The Little Ireland Story
The Hickenlooper county history of 1896 put it plainly: Melrose, it said, is "situated in the midst of a Catholic community, and the name itself has an Irish ring to it, like Tyrone." That was the whole explanation. The town did not need one. Everyone in Monroe County already knew what Melrose was.
The founding families came primarily from County Clare and neighboring western counties of Ireland, arriving in the waves of the 1840s and 1850s, driven by the Great Famine and following a well-worn route through the Ohio Valley and on into Iowa. By the 1856 Guilford Township census, Irish-born families were already the dominant presence in the southern reaches of Monroe County: Carrs, Brodericks, Cullens, Brphys, Colligans, settling farms along the creeks and taking their sacraments at whichever priest could reach them.
The parish that eventually anchored both communities was St. Patrick's, first organized in Georgetown, a small village in Guilford Township whose post office ran from 1852 to 1908. Georgetown held the oldest Catholic presence in the area. When Melrose itself grew up around the Chicago, Burlington and Quincy Railway in the 1860s, the parish followed west, and the graveyard at Mt. Calvary grew with it.
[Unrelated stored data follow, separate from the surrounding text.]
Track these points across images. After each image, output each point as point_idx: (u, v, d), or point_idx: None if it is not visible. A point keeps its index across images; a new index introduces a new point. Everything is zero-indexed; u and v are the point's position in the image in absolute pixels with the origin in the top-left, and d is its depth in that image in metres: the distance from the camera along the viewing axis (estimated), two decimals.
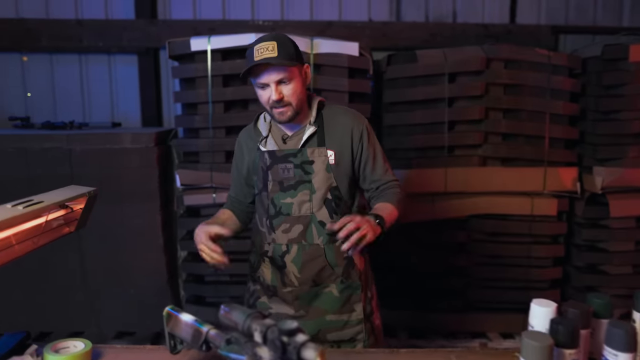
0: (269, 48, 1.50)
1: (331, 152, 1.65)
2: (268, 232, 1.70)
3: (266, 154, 1.67)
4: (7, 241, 1.22)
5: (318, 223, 1.65)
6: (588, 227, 3.17)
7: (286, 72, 1.54)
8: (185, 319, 1.12)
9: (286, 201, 1.65)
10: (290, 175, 1.64)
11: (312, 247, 1.66)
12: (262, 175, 1.69)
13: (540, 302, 1.23)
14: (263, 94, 1.58)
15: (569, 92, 3.12)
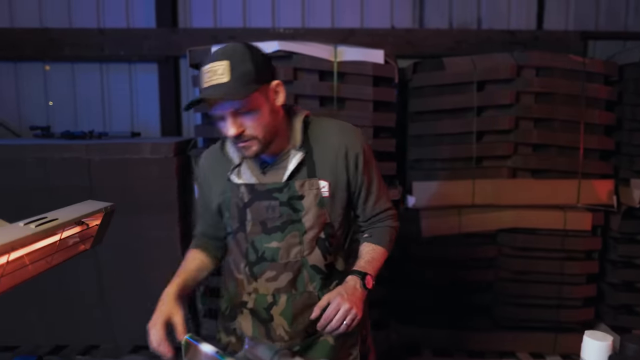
0: (219, 71, 1.18)
1: (324, 182, 1.35)
2: (247, 280, 1.43)
3: (242, 188, 1.36)
4: (20, 261, 1.16)
5: (310, 268, 1.39)
6: (624, 243, 3.03)
7: (243, 100, 1.21)
8: (205, 349, 1.04)
9: (271, 245, 1.37)
10: (276, 214, 1.34)
11: (303, 295, 1.40)
12: (237, 214, 1.38)
13: (594, 334, 1.11)
14: (222, 126, 1.27)
15: (605, 100, 2.99)
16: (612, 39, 4.07)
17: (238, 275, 1.44)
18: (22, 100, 4.20)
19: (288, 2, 4.05)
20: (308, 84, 2.85)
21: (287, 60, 2.84)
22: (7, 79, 4.19)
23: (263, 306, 1.41)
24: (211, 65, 1.19)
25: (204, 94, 1.18)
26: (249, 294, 1.43)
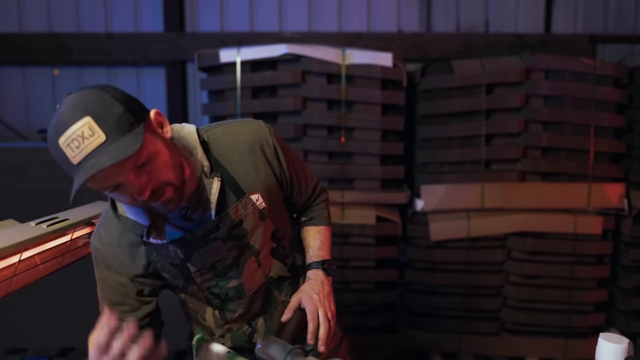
0: (85, 134, 0.91)
1: (256, 195, 1.20)
2: (218, 324, 1.32)
3: (170, 247, 1.15)
4: (31, 261, 1.15)
5: (276, 281, 1.32)
6: (636, 247, 2.98)
7: (137, 153, 0.95)
8: (217, 349, 1.03)
9: (231, 285, 1.24)
10: (223, 254, 1.19)
11: (278, 307, 1.34)
12: (177, 272, 1.20)
13: (609, 337, 1.09)
14: (121, 198, 1.02)
15: (616, 103, 2.96)
16: (621, 42, 4.05)
17: (204, 322, 1.33)
18: (30, 104, 4.23)
19: (295, 6, 4.06)
20: (316, 87, 2.84)
21: (295, 63, 2.84)
22: (15, 83, 4.23)
23: (243, 339, 1.34)
24: (70, 133, 0.91)
25: (87, 171, 0.89)
26: (221, 336, 1.33)
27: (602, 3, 4.08)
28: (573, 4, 4.08)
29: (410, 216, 3.02)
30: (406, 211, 3.04)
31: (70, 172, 0.94)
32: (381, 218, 2.89)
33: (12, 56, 4.09)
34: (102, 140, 0.90)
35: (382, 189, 2.93)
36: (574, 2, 4.08)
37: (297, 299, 1.27)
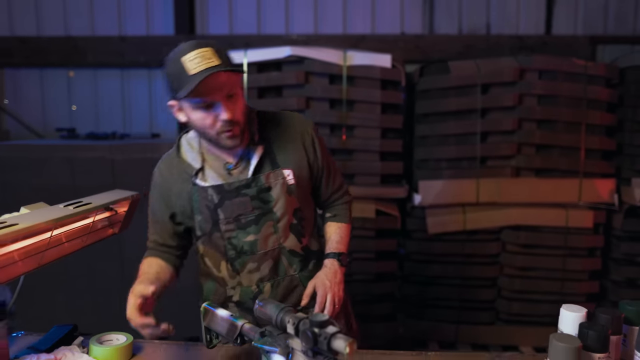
0: (207, 56, 1.20)
1: (288, 171, 1.41)
2: (230, 276, 1.47)
3: (210, 190, 1.38)
4: (58, 239, 1.31)
5: (288, 253, 1.46)
6: (627, 241, 3.09)
7: (233, 81, 1.26)
8: (221, 314, 1.18)
9: (248, 239, 1.41)
10: (248, 209, 1.39)
11: (286, 279, 1.48)
12: (209, 215, 1.40)
13: (570, 307, 1.23)
14: (205, 117, 1.26)
15: (606, 102, 3.07)
16: (620, 44, 4.09)
17: (218, 274, 1.48)
18: (47, 104, 4.38)
19: (301, 9, 4.17)
20: (319, 87, 2.99)
21: (298, 64, 2.99)
22: (33, 84, 4.37)
23: (249, 297, 1.47)
24: (196, 52, 1.19)
25: (202, 75, 1.17)
26: (232, 288, 1.48)
27: (602, 5, 4.13)
28: (573, 5, 4.14)
29: (408, 210, 3.16)
30: (405, 205, 3.17)
31: (180, 83, 1.21)
32: (381, 212, 3.02)
33: (31, 58, 4.24)
34: (217, 63, 1.19)
35: (381, 184, 3.07)
36: (574, 3, 4.14)
37: (313, 285, 1.41)
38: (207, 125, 1.28)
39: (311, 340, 0.89)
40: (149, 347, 1.40)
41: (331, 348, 0.87)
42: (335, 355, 0.88)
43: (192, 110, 1.28)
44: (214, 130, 1.29)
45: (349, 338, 0.86)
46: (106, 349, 1.28)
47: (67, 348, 1.27)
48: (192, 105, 1.26)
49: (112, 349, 1.28)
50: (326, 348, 0.87)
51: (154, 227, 1.52)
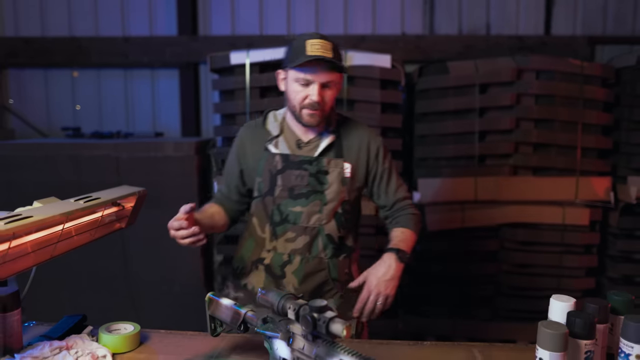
0: (325, 48, 1.46)
1: (348, 164, 1.59)
2: (269, 239, 1.62)
3: (277, 157, 1.58)
4: (68, 232, 1.36)
5: (325, 236, 1.59)
6: (623, 238, 3.14)
7: (333, 76, 1.50)
8: (225, 302, 1.23)
9: (295, 209, 1.57)
10: (304, 183, 1.56)
11: (315, 259, 1.60)
12: (268, 179, 1.59)
13: (560, 297, 1.28)
14: (300, 91, 1.51)
15: (603, 102, 3.12)
16: (619, 44, 4.13)
17: (261, 234, 1.64)
18: (51, 104, 4.44)
19: (302, 10, 4.23)
20: None
21: None
22: (37, 84, 4.43)
23: (278, 263, 1.61)
24: (319, 40, 1.47)
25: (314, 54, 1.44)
26: (267, 251, 1.62)
27: (601, 5, 4.18)
28: (572, 6, 4.19)
29: None
30: None
31: (297, 57, 1.47)
32: None
33: (35, 59, 4.30)
34: (332, 56, 1.46)
35: None
36: (573, 4, 4.18)
37: (365, 275, 1.51)
38: (298, 99, 1.51)
39: (310, 325, 0.94)
40: (155, 336, 1.46)
41: (329, 331, 0.92)
42: (333, 338, 0.94)
43: (292, 82, 1.52)
44: (301, 105, 1.52)
45: (346, 322, 0.91)
46: (115, 337, 1.33)
47: (77, 336, 1.33)
48: (295, 78, 1.50)
49: (120, 337, 1.34)
50: (325, 331, 0.93)
51: (225, 180, 1.74)
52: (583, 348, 1.14)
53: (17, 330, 1.26)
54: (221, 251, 3.31)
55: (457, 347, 1.43)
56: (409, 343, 1.44)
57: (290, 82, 1.53)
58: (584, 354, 1.14)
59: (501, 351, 1.42)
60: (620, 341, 1.16)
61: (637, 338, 1.14)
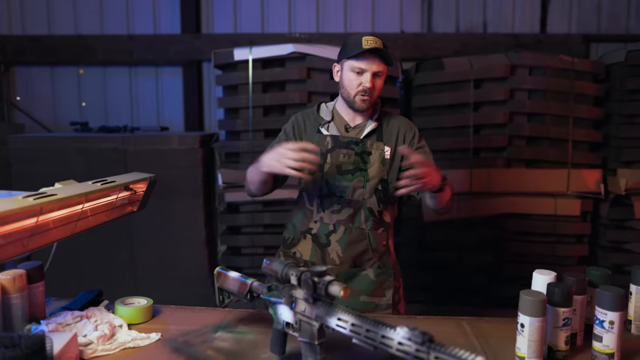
0: (377, 43, 1.67)
1: (387, 147, 1.78)
2: (317, 210, 1.79)
3: (328, 138, 1.78)
4: (86, 212, 1.47)
5: (367, 209, 1.76)
6: (613, 229, 3.25)
7: (384, 68, 1.71)
8: (232, 275, 1.33)
9: (342, 184, 1.76)
10: (350, 160, 1.75)
11: (357, 230, 1.77)
12: (319, 156, 1.73)
13: (541, 271, 1.39)
14: (355, 79, 1.70)
15: (593, 96, 3.23)
16: (613, 42, 4.21)
17: (310, 207, 1.82)
18: (57, 101, 4.53)
19: (303, 9, 4.32)
20: (320, 82, 3.15)
21: (301, 61, 3.15)
22: (44, 81, 4.53)
23: (324, 232, 1.78)
24: (374, 39, 1.67)
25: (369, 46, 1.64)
26: (315, 222, 1.80)
27: (596, 4, 4.27)
28: (567, 5, 4.27)
29: (404, 199, 3.30)
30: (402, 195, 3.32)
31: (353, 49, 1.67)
32: None
33: (42, 57, 4.40)
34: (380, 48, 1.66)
35: None
36: (568, 3, 4.27)
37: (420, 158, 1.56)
38: (352, 85, 1.71)
39: (311, 287, 1.05)
40: (166, 310, 1.57)
41: (328, 293, 1.03)
42: (332, 299, 1.04)
43: (348, 71, 1.72)
44: (355, 91, 1.71)
45: (343, 284, 1.02)
46: (130, 308, 1.44)
47: (95, 308, 1.44)
48: (350, 68, 1.70)
49: (135, 309, 1.45)
50: (324, 293, 1.03)
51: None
52: (561, 315, 1.25)
53: (41, 301, 1.37)
54: (224, 241, 3.42)
55: (448, 320, 1.54)
56: (403, 317, 1.54)
57: (346, 72, 1.73)
58: (562, 321, 1.24)
59: (488, 323, 1.53)
60: (596, 309, 1.27)
61: (610, 306, 1.24)
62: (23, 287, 1.28)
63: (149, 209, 1.94)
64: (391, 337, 0.91)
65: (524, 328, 1.21)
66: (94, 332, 1.28)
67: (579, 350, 1.32)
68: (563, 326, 1.25)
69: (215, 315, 1.53)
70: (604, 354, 1.24)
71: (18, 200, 1.15)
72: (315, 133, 1.81)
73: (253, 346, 1.32)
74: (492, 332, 1.45)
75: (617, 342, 1.23)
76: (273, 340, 1.23)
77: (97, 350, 1.25)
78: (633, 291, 1.46)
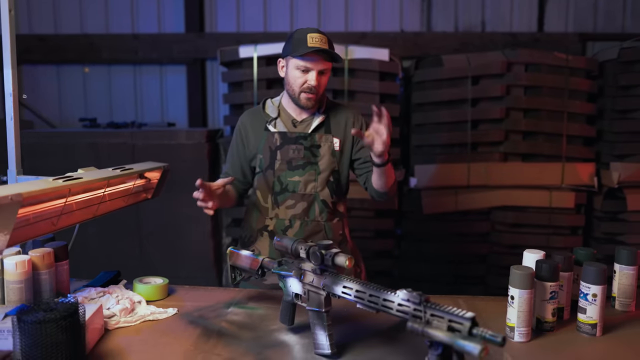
0: (323, 41, 1.68)
1: (336, 139, 1.82)
2: (271, 207, 1.82)
3: (276, 135, 1.79)
4: (106, 196, 1.57)
5: (320, 202, 1.81)
6: (607, 221, 3.34)
7: (328, 65, 1.73)
8: (244, 253, 1.44)
9: (293, 179, 1.79)
10: (300, 155, 1.78)
11: (313, 223, 1.82)
12: (269, 155, 1.80)
13: (532, 251, 1.49)
14: (300, 77, 1.72)
15: (587, 92, 3.33)
16: (609, 40, 4.26)
17: (264, 204, 1.85)
18: (63, 99, 4.62)
19: (305, 8, 4.42)
20: None
21: None
22: (50, 80, 4.62)
23: (281, 228, 1.82)
24: (315, 35, 1.69)
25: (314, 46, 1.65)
26: (270, 218, 1.83)
27: (592, 3, 4.36)
28: (564, 4, 4.36)
29: (405, 192, 3.41)
30: (402, 188, 3.43)
31: (298, 47, 1.67)
32: None
33: (48, 55, 4.49)
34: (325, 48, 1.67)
35: None
36: (565, 2, 4.36)
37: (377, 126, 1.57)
38: (297, 83, 1.73)
39: (319, 259, 1.15)
40: (180, 289, 1.67)
41: (335, 263, 1.13)
42: (337, 269, 1.15)
43: (293, 69, 1.73)
44: (299, 89, 1.73)
45: (348, 255, 1.12)
46: (148, 286, 1.55)
47: (115, 286, 1.54)
48: (295, 66, 1.71)
49: (152, 286, 1.55)
50: (331, 264, 1.14)
51: (229, 162, 1.94)
52: (548, 289, 1.35)
53: (66, 278, 1.48)
54: (229, 233, 3.53)
55: (444, 298, 1.64)
56: None
57: (291, 69, 1.74)
58: (549, 294, 1.35)
59: (482, 301, 1.63)
60: (581, 284, 1.37)
61: (593, 280, 1.35)
62: (51, 264, 1.38)
63: (157, 201, 2.04)
64: (391, 299, 1.01)
65: (514, 300, 1.31)
66: (116, 306, 1.39)
67: (566, 322, 1.42)
68: (550, 299, 1.35)
69: (227, 294, 1.63)
70: (588, 324, 1.34)
71: (49, 181, 1.25)
72: (263, 131, 1.82)
73: (263, 319, 1.42)
74: (485, 308, 1.55)
75: (599, 313, 1.33)
76: (283, 311, 1.33)
77: (119, 321, 1.35)
78: (617, 270, 1.56)
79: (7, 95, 1.51)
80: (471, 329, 0.86)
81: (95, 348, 1.22)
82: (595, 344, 1.31)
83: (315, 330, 1.19)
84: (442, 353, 0.91)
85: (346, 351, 1.22)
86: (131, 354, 1.20)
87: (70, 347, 1.04)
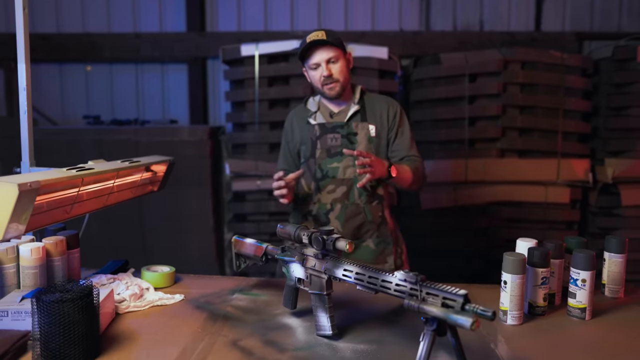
0: (319, 35, 1.80)
1: (372, 126, 1.93)
2: (314, 193, 1.96)
3: (316, 126, 1.95)
4: (116, 187, 1.63)
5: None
6: (602, 216, 3.41)
7: (333, 52, 1.82)
8: (248, 241, 1.50)
9: (333, 166, 1.92)
10: (338, 143, 1.91)
11: (353, 205, 1.93)
12: (310, 145, 1.96)
13: (525, 240, 1.55)
14: (315, 74, 1.87)
15: (582, 90, 3.39)
16: (606, 39, 4.28)
17: (307, 191, 1.99)
18: (65, 97, 4.66)
19: (305, 8, 4.46)
20: None
21: None
22: (52, 78, 4.66)
23: (323, 211, 1.94)
24: (314, 32, 1.82)
25: (313, 41, 1.78)
26: (314, 203, 1.97)
27: (589, 2, 4.41)
28: (561, 3, 4.41)
29: None
30: None
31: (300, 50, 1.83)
32: None
33: (51, 54, 4.53)
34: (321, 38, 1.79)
35: None
36: (562, 1, 4.41)
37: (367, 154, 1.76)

The coal seams under southern Monroe County drew a second wave. The mines at Melrose and the surrounding camps brought more Irish families, and alongside them came Czech-Catholic and other Slavic Catholic miners from the Austro-Hungarian world, building their own communities in the coal villages north and east of town. By 1895, Monroe County was producing more than 300,000 tons of coal annually, and Melrose was at the heart of it.
But it was always, at its center, an Irish-Catholic farming town. The Walshs, Feehans, O'Connors, and Murphys held the land. The Ryans, Carrs, Navinses, and Laharts ran the businesses and the parish. The school the children attended was Catholic. The cemetery where the generations were buried, Mt. Calvary, rose on the high ground just west of town, and the bodies buried there tell the story as clearly as any document: 1,404 people, 255 surnames, almost all of them going home to Clare.
That is why Melrose is called Iowa's Little Ireland. Not as a marketing phrase. As a statement of fact, recognized by its neighbors for as long as anyone in Monroe County can remember.
"Situated in the midst of a Catholic community, and the name itself has an Irish ring to it, like Tyrone."
Frank Hickenlooper, An Illustrated History of Monroe County, Iowa, 1896
St. Patrick's, Georgetown
The original Catholic parish of Guilford Township, Georgetown was the spiritual center for the Irish community before Melrose grew up around the railway. The Georgetown post office operated from 1852 to 1908.
Mt. Calvary Cemetery, Melrose
The high ground west of town holds 1,404 burials across 255 surnames. For a majority of the families here, the country of birth is Ireland. Many entries name County Clare specifically.
The CB&Q Railway
The Chicago, Burlington and Quincy line reached Melrose in the 1860s, transforming the settlement into a proper town. The railroad and the coal beneath it defined Melrose's economy for a generation.